We evaluated the efficacy of alternate day, high dose prednisolone for the treatment of paroxysmal nocturnal hemoglobinuria (PNH). Nineteen patients were included. Thirteen were men and six were women, aged between 13-56 years. Eleven patients improved, eight with good response and three with fair response. Eight patients were non-responders. Responders had gradual improvement in the hemoglobin level, but none achieved a normal hemoglobin level. Age at diagnosis, sex, initial hemoglobin, white count, and percentage of a positive Ham's test had no apparent bearing on treatment outcome. A prolonged interval from diagnosis to prednisolone treatment decreased the chance of a favorable hematologic response to therapy. Age at the treatment in non-responders was higher than responders. Responders had higher numbers of colonies derived from BFU-E and CFU-GM both in the blood and bone marrow than non-responders although the differences did not achieve statistical significance. These data indicate that alternate day, high dose prednisolone therapy is effective in some patients with PNH.
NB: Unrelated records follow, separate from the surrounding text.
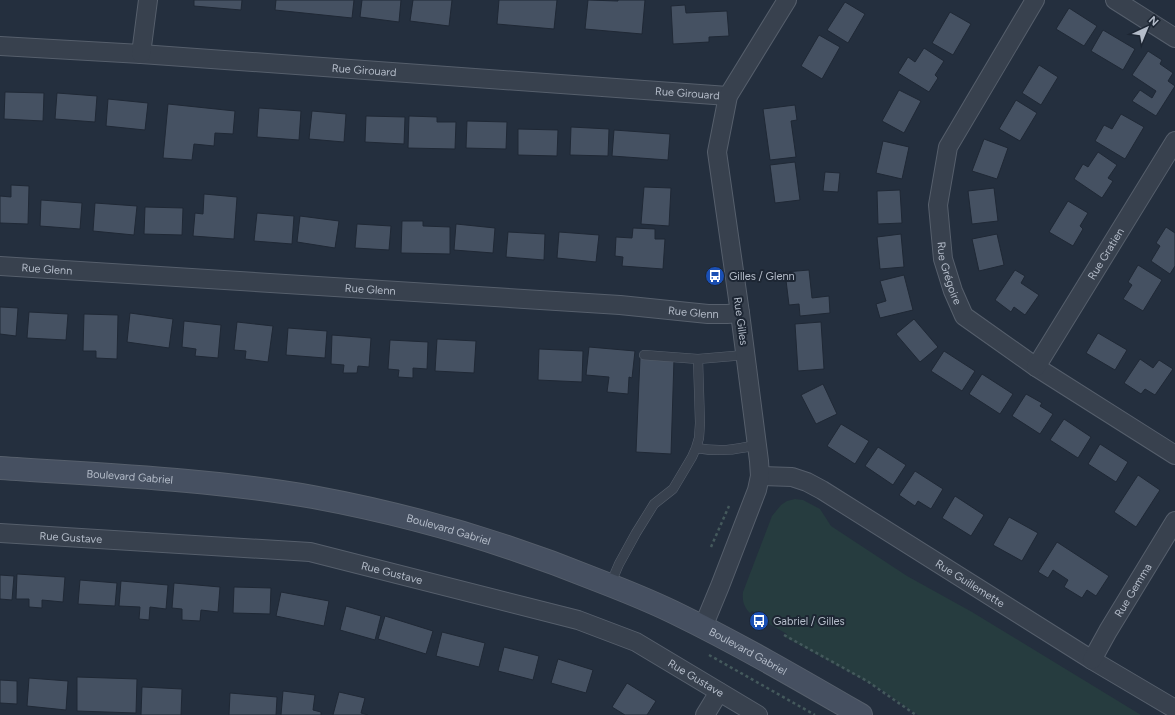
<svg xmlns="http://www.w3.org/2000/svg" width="1175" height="715" font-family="Figtree,sans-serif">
<rect width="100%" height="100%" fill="#242f3e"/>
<path fill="#263c3f" d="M795,499L803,500L820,509L831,526L907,576L972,612L1141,715H918L880,689L785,637L787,634L755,616L756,613L752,611L750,613C744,607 742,601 743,592L772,516L781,505L787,501Z"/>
<path fill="#455162" stroke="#1f2835" d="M194,0H242L241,10L194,6Z
M276,0H354L352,18L275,10Z
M362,0H401L399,22L360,17Z
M413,0H452L449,26L410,21Z
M499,0H557L554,29L497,24Z
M588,0L618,1V0H645L642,34L585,29Z
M845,2L865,14L848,43L827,30Z
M685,5L686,13L727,11L729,36L709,37V42L673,44L671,6Z
M1069,8L1097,26L1084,46L1056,29Z
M950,12L971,24L953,55L932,43Z
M1103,30L1135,49L1123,70L1091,51Z
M819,35L840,47L822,79L801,66Z
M924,48L944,61L935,75L938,78L929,92L898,73L908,57L915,62Z
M1148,51L1162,60L1160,64L1173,73L1168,81L1175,86L1156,116L1132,101L1140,90L1152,98L1156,91L1132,75Z
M1039,65L1058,77L1041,105L1022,93Z
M899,90L921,101L904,133L882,121Z
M5,92L44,93L43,121L4,119Z
M57,93L97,96L95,122L55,119Z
M108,99L148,103L145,130L106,126Z
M1016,100L1037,113L1020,141L999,129Z
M168,104L235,111L233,134L215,133L214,146L194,144L192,160L163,158Z
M795,105L797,120L791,121L796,157L770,160L763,109Z
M259,108L301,111L299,140L257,137Z
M312,111L346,114L344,142L309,139Z
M1121,114L1144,127L1125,159L1095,141L1104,125L1112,129Z
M366,116L405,117L404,144L365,142Z
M409,116L437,117V122H456L455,149L408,148Z
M467,121L507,122L506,149L466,148Z
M571,127L609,129L608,156L570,155Z
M518,129L558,130L557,156L518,155Z
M614,130L670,134L668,160L612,156Z
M984,139L1008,148L997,179L972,171Z
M883,141L909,147L902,179L876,173Z
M1098,152L1117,165L1108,178L1113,181L1102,198L1074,179L1083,164L1088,167Z
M795,162L800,200L775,203L770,165Z
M825,172L840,173L838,192L823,191Z
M11,185L29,186L28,224L0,223V196L11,197Z
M644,187L671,188L669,226L641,224Z
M994,188L998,221L972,224L968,191Z
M900,190L902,223L878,224L877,191Z
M204,194L237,197L234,239L193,236L195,213L203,214Z
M41,200L82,203L80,229L40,226Z
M1068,201L1088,213L1080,226L1083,229L1073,246L1049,232Z
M95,203L137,206L134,235L93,231Z
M145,207L183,208L182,235L144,234Z
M257,213L294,216L292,244L254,241Z
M300,216L339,221L335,248L297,242Z
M402,221H423V226L450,227V254L401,253Z
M357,224L391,226L389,250L355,248Z
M456,224L495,228L493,253L454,250Z
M1166,227L1175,233V266L1170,274L1151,261L1160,246L1156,243Z
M633,228L655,229V239H665L663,269L622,266L623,257L615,256L616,237L632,238Z
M508,232L545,234L544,260L506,257Z
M559,232L599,235L596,262L557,258Z
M901,234L904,267L880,269L877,237Z
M997,234L1004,265L979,271L972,239Z
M1138,265L1162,280L1143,311L1123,299L1132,285L1128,282Z
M809,270L812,298L829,296L830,313L800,316L799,304L789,305L785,272Z
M1015,270L1025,276L1021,283L1039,295L1025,315L1014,307L1011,312L995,300Z
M904,275L913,310L880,318L876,304L886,301L880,281Z
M0,307L18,308L16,336L0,334Z
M29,312L68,314L66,340L27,338Z
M130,313L173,319L169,348L127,342Z
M84,314L118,315L117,359L96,358V351H83Z
M914,319L938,347L920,362L896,334Z
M184,321L221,325L218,358L195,356L196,349L182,347Z
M237,322L273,326L268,362L245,359L246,351L234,350Z
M821,322L824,369L798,371L795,324Z
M288,328L327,331L325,358L286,355Z
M1098,333L1127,350L1115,370L1086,353Z
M332,335L371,338L369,367L358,366L357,373H343L344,365L331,364Z
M437,339L476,341L474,373L435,371Z
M390,340L428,342L427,369L413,368V378L398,377L399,370L388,369Z
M589,347L635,351L632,378L629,377L628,394L607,392L609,377L586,375Z
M539,349L583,351L582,382L538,380Z
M944,351L975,371L962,391L931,371Z
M640,358L674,359L671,454L636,452Z
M1140,359L1153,368L1159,360L1173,369L1155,395L1145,389L1141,394L1124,383Z
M982,374L1013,394L1000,414L969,394Z
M823,384L837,414L816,424L801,395Z
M1026,394L1042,403L1040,406L1053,414L1040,434L1012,416Z
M1064,419L1091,437L1078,458L1050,440Z
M841,424L869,441L855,464L827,446Z
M1100,444L1128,462L1116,482L1088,464Z
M878,447L906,465L893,485L865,466Z
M915,471L943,489L931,509L918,501L915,506L899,495Z
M1138,475L1160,490L1136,527L1114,512Z
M955,496L984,515L971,536L942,518Z
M1009,517L1038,533L1022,561L993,545Z
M1057,542L1109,576L1096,596L1087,590L1082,598L1064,587L1068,580L1053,570L1048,578L1038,572Z
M17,574L65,577L63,602L42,600V608L29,607V599H16Z
M0,575L14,576L12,600L0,599Z
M80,580L117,583L115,606L78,604Z
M121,581L168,585L166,609L150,607L149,620L139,619L140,607L119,606Z
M174,583L220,587L218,612L201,610L200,621L182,620V609L172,608Z
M234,587L271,588L270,614L233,613Z
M281,592L329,601L324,626L276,616Z
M346,606L381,616L375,640L340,630Z
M385,616L433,631L426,654L378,639Z
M442,632L485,643L479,667L436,656Z
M504,647L539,656L533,680L498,671Z
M558,659L593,670L586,693L551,683Z
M77,677L137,679L136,713L77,711Z
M29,678L68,681L66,710L27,706Z
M0,680L17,681V704L0,703Z
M627,683L656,701L647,715H625L612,707Z
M142,687L182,689L181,715H141Z
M283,691L315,695L313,710L321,712V715H281Z
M339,692L365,698L361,713L368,715H333Z
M230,693L277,697L276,715H229Z"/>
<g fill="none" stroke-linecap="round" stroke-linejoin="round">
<defs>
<path id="lane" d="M644,355L698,359
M696,448C720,452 733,450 757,445
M610,585L619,564L636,533L654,504L673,489L692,457L696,448L699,438L700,423L698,359L745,355"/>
<g id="street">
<path id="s1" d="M1035,0L948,147L938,205L943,259L953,291L964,316L1036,367L1175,455"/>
<path d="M1115,0L1175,38"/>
<path id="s2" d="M0,46L141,54L728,96"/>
<path d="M141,54L148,0"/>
<path id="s3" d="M0,266L620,305L708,314H727L740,313"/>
<path id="s4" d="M1036,367L1175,141"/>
<path id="s5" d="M760,476L792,477L807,482L822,490L1092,660L1175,709"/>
<path id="s6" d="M0,533L310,552L578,620L636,642L758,715"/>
<path d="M703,627L720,586L757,490L760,476L759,461L740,313L717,152L728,96L787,0"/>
<path id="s7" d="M1092,660L1108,631L1175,521"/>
<path d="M705,715L719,692"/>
</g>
<g id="secondary">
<path id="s8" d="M0,468C105,475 210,479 313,497C411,515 506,543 597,580C623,590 648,600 673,612C737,643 799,679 861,715"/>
</g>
</defs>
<use href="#lane" stroke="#565f6c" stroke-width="10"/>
<use href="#street" stroke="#565f6c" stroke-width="20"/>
<use href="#secondary" stroke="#565f6c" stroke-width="24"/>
<path stroke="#44595c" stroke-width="2.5" stroke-dasharray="3 3" stroke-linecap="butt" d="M711,547L729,506
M784,635L867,681L916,715
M709,655L815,715"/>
<use href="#lane" stroke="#38414e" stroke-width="9"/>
<use href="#street" stroke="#38414e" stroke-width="18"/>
<use href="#secondary" stroke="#465061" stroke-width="22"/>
</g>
<defs>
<symbol id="bus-disc" viewBox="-11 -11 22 22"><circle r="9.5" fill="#1a4fb4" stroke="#1d2633"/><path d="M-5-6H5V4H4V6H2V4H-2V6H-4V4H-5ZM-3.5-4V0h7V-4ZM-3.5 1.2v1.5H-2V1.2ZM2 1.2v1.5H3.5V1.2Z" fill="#fff"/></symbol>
</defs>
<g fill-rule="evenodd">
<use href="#bus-disc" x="704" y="265" width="22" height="22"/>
<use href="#bus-disc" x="748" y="610" width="22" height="22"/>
</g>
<g text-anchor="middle" stroke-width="4" stroke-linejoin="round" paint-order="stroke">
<g font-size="11" fill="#b4bcc9" stroke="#1d2633">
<text dy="4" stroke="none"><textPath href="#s2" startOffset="365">Rue Girouard</textPath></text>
<text dy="4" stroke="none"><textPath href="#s2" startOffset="689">Rue Girouard</textPath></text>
<text dy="4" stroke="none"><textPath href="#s4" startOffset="133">Rue Gratien</textPath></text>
<text dy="4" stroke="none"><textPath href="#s3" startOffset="47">Rue Glenn</textPath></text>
<text dy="4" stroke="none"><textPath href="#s1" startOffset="299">Rue Grégoire</textPath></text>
<text dy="4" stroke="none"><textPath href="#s3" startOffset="371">Rue Glenn</textPath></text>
<text dy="4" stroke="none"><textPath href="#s3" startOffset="695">Rue Glenn</textPath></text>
<text transform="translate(741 321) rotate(82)" y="4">Rue Gilles</text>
<text dy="4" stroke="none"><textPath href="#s8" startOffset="130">Boulevard Gabriel</textPath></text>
<text dy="4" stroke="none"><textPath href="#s8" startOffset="454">Boulevard Gabriel</textPath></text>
<text dy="4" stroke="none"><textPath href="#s6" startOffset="71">Rue Gustave</textPath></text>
<text dy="4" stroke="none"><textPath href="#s6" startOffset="395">Rue Gustave</textPath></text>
<text dy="4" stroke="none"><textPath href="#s5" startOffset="240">Rue Guillemette</textPath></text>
<text dy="4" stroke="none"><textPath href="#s7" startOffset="81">Rue Gemma</textPath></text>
<text dy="4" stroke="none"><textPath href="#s8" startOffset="778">Boulevard Gabriel</textPath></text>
<text dy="4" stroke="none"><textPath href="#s6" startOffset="719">Rue Gustave</textPath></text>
</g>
<g font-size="11" fill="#b4bcc9" stroke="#1d2633" text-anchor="start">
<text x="729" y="280">Gilles / Glenn</text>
<text x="773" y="625">Gabriel / Gilles</text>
</g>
</g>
<g transform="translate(1147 28) rotate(44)" stroke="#1d2633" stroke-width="3" paint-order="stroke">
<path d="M0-3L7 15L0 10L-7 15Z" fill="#b4bcc9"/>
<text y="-6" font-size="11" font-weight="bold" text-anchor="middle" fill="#b4bcc9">N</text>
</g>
</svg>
我们评估了隔日大剂量泼尼松龙治疗阵发性夜间血红蛋白尿(PNH)的疗效。共纳入19例患者,其中男性13例,女性6例,年龄在13至56岁之间。11例患者病情改善,8例反应良好,3例反应尚可。8例患者无反应。有反应者血红蛋白水平逐渐升高,但均未达到正常血红蛋白水平。诊断时的年龄、性别、初始血红蛋白、白细胞计数及酸化血清溶血试验阳性百分比与治疗结果无明显关联。从诊断到开始泼尼松龙治疗的间隔时间延长会降低血液学治疗反应良好的几率。无反应者的治疗年龄高于有反应者。尽管差异无统计学意义,但有反应者血液和骨髓中源自爆式红系集落形成单位(BFU-E)和粒-巨噬细胞集落形成单位(CFU-GM)的集落数量均多于无反应者。这些数据表明,隔日大剂量泼尼松龙治疗对部分PNH患者有效。